É de liquidez que se precisa para viver cada dia, inclusive os dias de crise, pessoal ou dos mercados

Sigrid Guimarães: se o que buscamos são recursos para financiar a nossa vida a qualquer momento, não faz sentido sacrificar a certeza da liquidez imediata para perseguir centésimos do CDI (Alocc Gestão Patrimonial/Divulgação/Divulgação)

Sigrid Guimarães: se o que buscamos são recursos para financiar a nossa vida a qualquer momento, não faz sentido sacrificar a certeza da liquidez imediata para perseguir centésimos do CDI (Alocc Gestão Patrimonial/Divulgação/Divulgação)

Sigrid Guimarães
Sigrid Guimarães

CEO da Alocc Gestão Patrimonial

Publicado em 11 de setembro de 2023 às 11h29.

No último artigo, dei início a uma pequena série sobre investimentos patrimoniais.
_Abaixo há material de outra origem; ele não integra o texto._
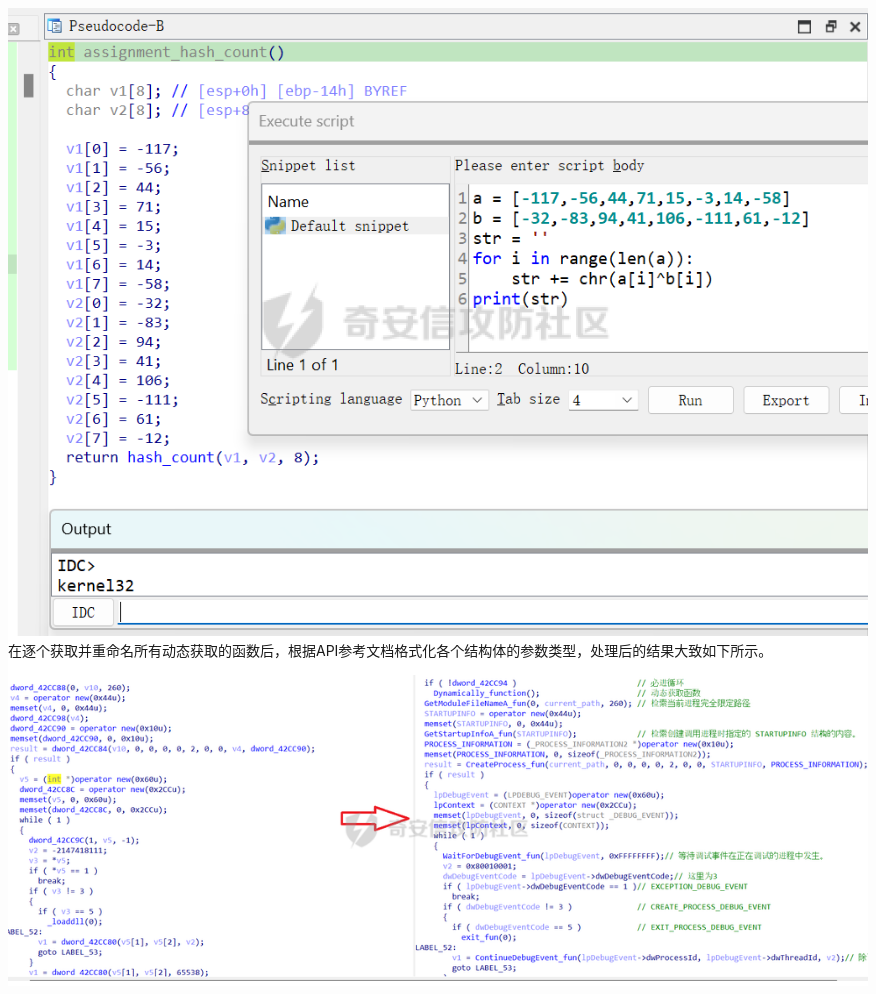 ![image.png](assets/1698990444-a0a579498600b348b661c7465ba46693.png)  
在逐个获取并重命名所有动态获取的函数后，根据API参考文档格式化各个结构体的参数类型，处理后的结果大致如下所示。

![image.png](assets/1698990444-60fe3b10210b63b3146d05ebefb9177e.png)

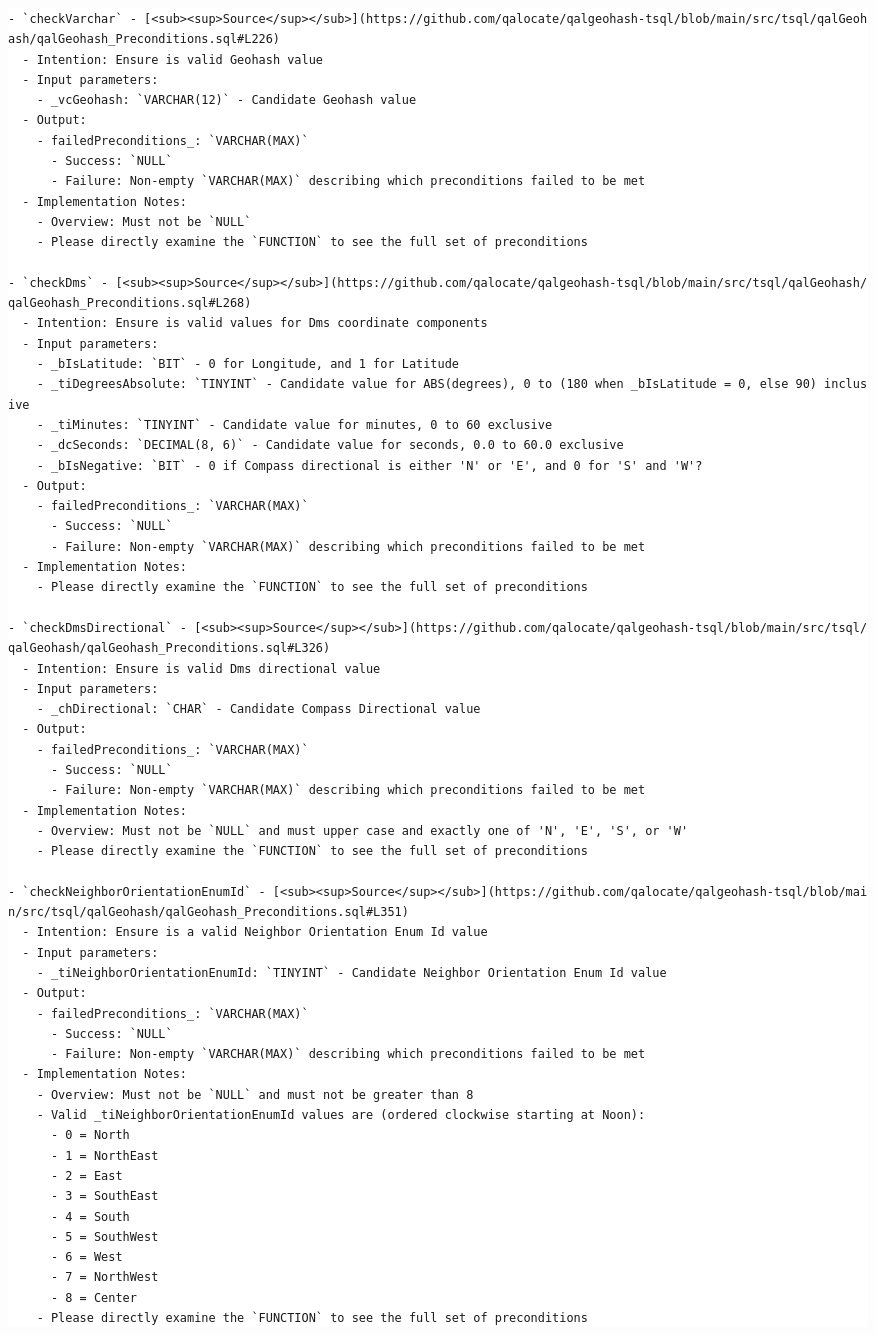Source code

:     - `checkVarchar` - [<sub><sup>Source</sup></sub>](https://github.com/qalocate/qalgeohash-tsql/blob/main/src/tsql/qalGeohash/qalGeohash_Preconditions.sql#L226)
      - Intention: Ensure is valid Geohash value
      - Input parameters:
        - _vcGeohash: `VARCHAR(12)` - Candidate Geohash value
      - Output:
        - failedPreconditions_: `VARCHAR(MAX)`
          - Success: `NULL`
          - Failure: Non-empty `VARCHAR(MAX)` describing which preconditions failed to be met
      - Implementation Notes:
        - Overview: Must not be `NULL`
        - Please directly examine the `FUNCTION` to see the full set of preconditions

    - `checkDms` - [<sub><sup>Source</sup></sub>](https://github.com/qalocate/qalgeohash-tsql/blob/main/src/tsql/qalGeohash/qalGeohash_Preconditions.sql#L268)
      - Intention: Ensure is valid values for Dms coordinate components
      - Input parameters:
        - _bIsLatitude: `BIT` - 0 for Longitude, and 1 for Latitude
        - _tiDegreesAbsolute: `TINYINT` - Candidate value for ABS(degrees), 0 to (180 when _bIsLatitude = 0, else 90) inclusive
        - _tiMinutes: `TINYINT` - Candidate value for minutes, 0 to 60 exclusive
        - _dcSeconds: `DECIMAL(8, 6)` - Candidate value for seconds, 0.0 to 60.0 exclusive
        - _bIsNegative: `BIT` - 0 if Compass directional is either 'N' or 'E', and 0 for 'S' and 'W'?
      - Output:
        - failedPreconditions_: `VARCHAR(MAX)`
          - Success: `NULL`
          - Failure: Non-empty `VARCHAR(MAX)` describing which preconditions failed to be met
      - Implementation Notes:
        - Please directly examine the `FUNCTION` to see the full set of preconditions

    - `checkDmsDirectional` - [<sub><sup>Source</sup></sub>](https://github.com/qalocate/qalgeohash-tsql/blob/main/src/tsql/qalGeohash/qalGeohash_Preconditions.sql#L326)
      - Intention: Ensure is valid Dms directional value
      - Input parameters:
        - _chDirectional: `CHAR` - Candidate Compass Directional value
      - Output:
        - failedPreconditions_: `VARCHAR(MAX)`
          - Success: `NULL`
          - Failure: Non-empty `VARCHAR(MAX)` describing which preconditions failed to be met
      - Implementation Notes:
        - Overview: Must not be `NULL` and must upper case and exactly one of 'N', 'E', 'S', or 'W'
        - Please directly examine the `FUNCTION` to see the full set of preconditions

    - `checkNeighborOrientationEnumId` - [<sub><sup>Source</sup></sub>](https://github.com/qalocate/qalgeohash-tsql/blob/main/src/tsql/qalGeohash/qalGeohash_Preconditions.sql#L351)
      - Intention: Ensure is a valid Neighbor Orientation Enum Id value
      - Input parameters:
        - _tiNeighborOrientationEnumId: `TINYINT` - Candidate Neighbor Orientation Enum Id value
      - Output:
        - failedPreconditions_: `VARCHAR(MAX)`
          - Success: `NULL`
          - Failure: Non-empty `VARCHAR(MAX)` describing which preconditions failed to be met
      - Implementation Notes:
        - Overview: Must not be `NULL` and must not be greater than 8
        - Valid _tiNeighborOrientationEnumId values are (ordered clockwise starting at Noon):
          - 0 = North
          - 1 = NorthEast
          - 2 = East
          - 3 = SouthEast
          - 4 = South
          - 5 = SouthWest
          - 6 = West
          - 7 = NorthWest
          - 8 = Center
        - Please directly examine the `FUNCTION` to see the full set of preconditions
Lá, expliquei a diferença entre a aplicação de longo prazo para um fim específico, como a aquisição de um bem, e o longo prazo dos investimentos patrimoniais, sem data para extinção, visando, idealmente, ao infinito, e submetidos à exigência de gerar liquidez continuamente. Concluindo, indiquei o equilíbrio entre liquidez, diversificação e eficiência como solução para a charada e prometi tratar de cada um desses três elementos nos artigos seguintes.
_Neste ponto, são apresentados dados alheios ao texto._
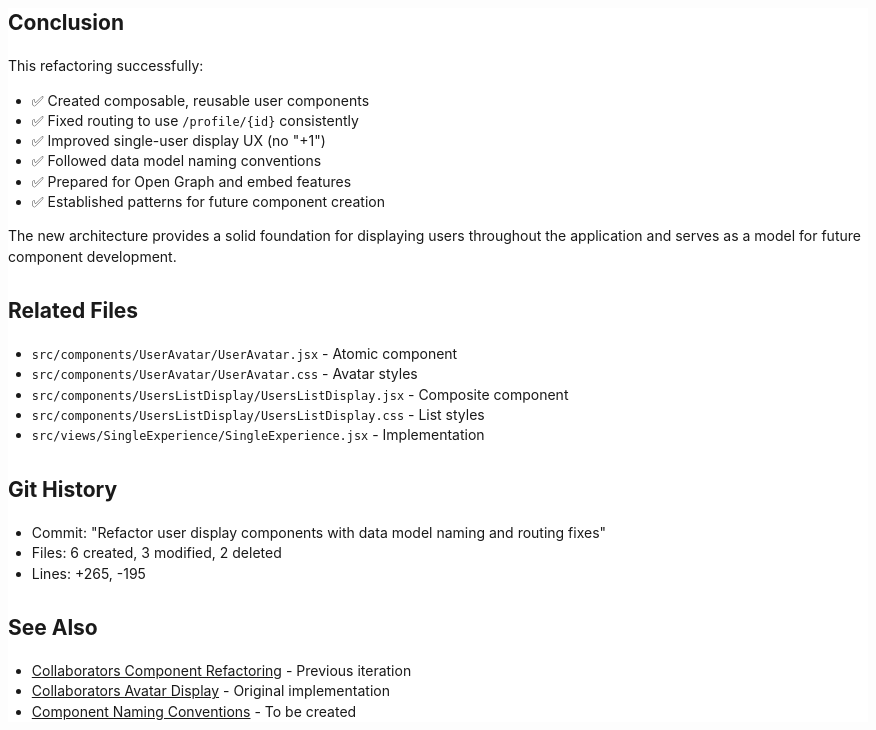 ## Conclusion

This refactoring successfully:
- ✅ Created composable, reusable user components
- ✅ Fixed routing to use `/profile/{id}` consistently
- ✅ Improved single-user display UX (no "+1")
- ✅ Followed data model naming conventions
- ✅ Prepared for Open Graph and embed features
- ✅ Established patterns for future component creation

The new architecture provides a solid foundation for displaying users throughout the application and serves as a model for future component development.

## Related Files
- `src/components/UserAvatar/UserAvatar.jsx` - Atomic component
- `src/components/UserAvatar/UserAvatar.css` - Avatar styles
- `src/components/UsersListDisplay/UsersListDisplay.jsx` - Composite component
- `src/components/UsersListDisplay/UsersListDisplay.css` - List styles
- `src/views/SingleExperience/SingleExperience.jsx` - Implementation

## Git History
- Commit: "Refactor user display components with data model naming and routing fixes"
- Files: 6 created, 3 modified, 2 deleted
- Lines: +265, -195

## See Also
- [Collaborators Component Refactoring](./COLLABORATORS_COMPONENT_REFACTORING.md) - Previous iteration
- [Collaborators Avatar Display](./COLLABORATORS_AVATAR_DISPLAY.md) - Original implementation
- [Component Naming Conventions](./COMPONENT_NAMING_CONVENTIONS.md) - To be created
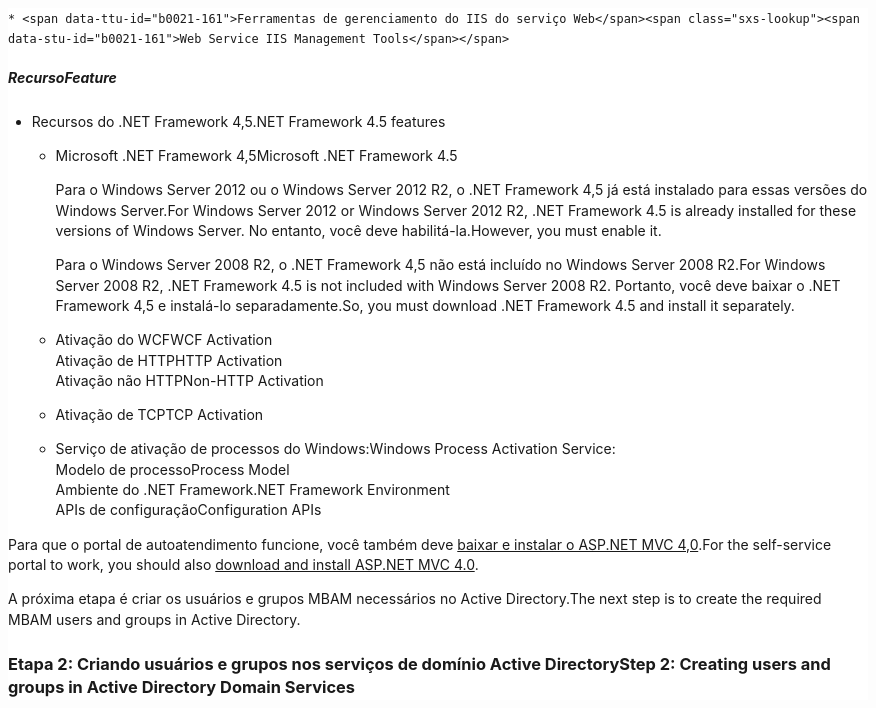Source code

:     * <span data-ttu-id="b0021-161">Ferramentas de gerenciamento do IIS do serviço Web</span><span class="sxs-lookup"><span data-stu-id="b0021-161">Web Service IIS Management Tools</span></span>

##### <span data-ttu-id="b0021-162">Recurso</span><span class="sxs-lookup"><span data-stu-id="b0021-162">Feature</span></span>

* <span data-ttu-id="b0021-163">Recursos do .NET Framework 4,5</span><span class="sxs-lookup"><span data-stu-id="b0021-163">.NET Framework 4.5 features</span></span>
  
  * <span data-ttu-id="b0021-164">Microsoft .NET Framework 4,5</span><span class="sxs-lookup"><span data-stu-id="b0021-164">Microsoft .NET Framework 4.5</span></span>
  
    <span data-ttu-id="b0021-165">Para o Windows Server 2012 ou o Windows Server 2012 R2, o .NET Framework 4,5 já está instalado para essas versões do Windows Server.</span><span class="sxs-lookup"><span data-stu-id="b0021-165">For Windows Server 2012 or Windows Server 2012 R2, .NET Framework 4.5 is already installed for these versions of Windows Server.</span></span> <span data-ttu-id="b0021-166">No entanto, você deve habilitá-la.</span><span class="sxs-lookup"><span data-stu-id="b0021-166">However, you must enable it.</span></span>
  
    <span data-ttu-id="b0021-167">Para o Windows Server 2008 R2, o .NET Framework 4,5 não está incluído no Windows Server 2008 R2.</span><span class="sxs-lookup"><span data-stu-id="b0021-167">For Windows Server 2008 R2, .NET Framework 4.5 is not included with Windows Server 2008 R2.</span></span> <span data-ttu-id="b0021-168">Portanto, você deve baixar o .NET Framework 4,5 e instalá-lo separadamente.</span><span class="sxs-lookup"><span data-stu-id="b0021-168">So, you must download .NET Framework 4.5 and install it separately.</span></span>
  
  * <span data-ttu-id="b0021-169">Ativação do WCF</span><span class="sxs-lookup"><span data-stu-id="b0021-169">WCF Activation</span></span><br />
    <span data-ttu-id="b0021-170">Ativação de HTTP</span><span class="sxs-lookup"><span data-stu-id="b0021-170">HTTP Activation</span></span><br />
    <span data-ttu-id="b0021-171">Ativação não HTTP</span><span class="sxs-lookup"><span data-stu-id="b0021-171">Non-HTTP Activation</span></span>
  
  * <span data-ttu-id="b0021-172">Ativação de TCP</span><span class="sxs-lookup"><span data-stu-id="b0021-172">TCP Activation</span></span>
  
  * <span data-ttu-id="b0021-173">Serviço de ativação de processos do Windows:</span><span class="sxs-lookup"><span data-stu-id="b0021-173">Windows Process Activation Service:</span></span><br />
    <span data-ttu-id="b0021-174">Modelo de processo</span><span class="sxs-lookup"><span data-stu-id="b0021-174">Process Model</span></span><br />
    <span data-ttu-id="b0021-175">Ambiente do .NET Framework</span><span class="sxs-lookup"><span data-stu-id="b0021-175">.NET Framework Environment</span></span><br />
    <span data-ttu-id="b0021-176">APIs de configuração</span><span class="sxs-lookup"><span data-stu-id="b0021-176">Configuration APIs</span></span>

<span data-ttu-id="b0021-177">Para que o portal de autoatendimento funcione, você também deve [baixar e instalar o ASP.NET MVC 4,0](https://go.microsoft.com/fwlink/?linkid=392271).</span><span class="sxs-lookup"><span data-stu-id="b0021-177">For the self-service portal to work, you should also [download and install ASP.NET MVC 4.0](https://go.microsoft.com/fwlink/?linkid=392271).</span></span>

<span data-ttu-id="b0021-178">A próxima etapa é criar os usuários e grupos MBAM necessários no Active Directory.</span><span class="sxs-lookup"><span data-stu-id="b0021-178">The next step is to create the required MBAM users and groups in Active Directory.</span></span>

### <span data-ttu-id="b0021-179">Etapa 2: Criando usuários e grupos nos serviços de domínio Active Directory</span><span class="sxs-lookup"><span data-stu-id="b0021-179">Step 2: Creating users and groups in Active Directory Domain Services</span></span>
Começo a cumprir minha promessa pelo tema da liquidez, e não por acaso. Afinal, é de liquidez que se precisa para viver cada dia, inclusive os dias de crise, pessoal ou dos mercados. Como ninguém chega ao futuro sem passar pelo presente, não há estratégia de longo prazo que possa funcionar sem que se disponha de liquidez adequada.

Parece bastante óbvio, não? Mesmo assim, é terrivelmente comum que as pessoas não se deem conta de que a causa essencial da ruína de uma família é a falta de liquidez. Seja qual for a avaliação dos seus bens, se você não puder gerar recursos líquidos compatíveis com seus gastos, está encrencado. A única saída será vender o que possui a qualquer preço, se isso for possível...

Em boa parte, a negligência em relação à liquidez se dá em função da ambiguidade do seu conceito. De maneira geral, ela é entendida como a propriedade de converter-se facilmente em dinheiro vivo. O perigo mora no advérbio, “facilmente”.

Em tese, qualquer ativo pode ser convertido em dinheiro, e, aliás, a capacidade de conversão é parte do próprio conceito de ativo. Títulos do Tesouro ou promissórias da quitanda da esquina, ações de quaisquer empresas, imóveis em geral, os direitos autorais de “New York, New York” ou da canção inédita de um compositor obscuro; todos são ativos, todos são passíveis de serem convertidos em dinheiro e, sendo assim, têm algum nível de liquidez, mas a efetiva liquidação depende das condições particulares de cada um.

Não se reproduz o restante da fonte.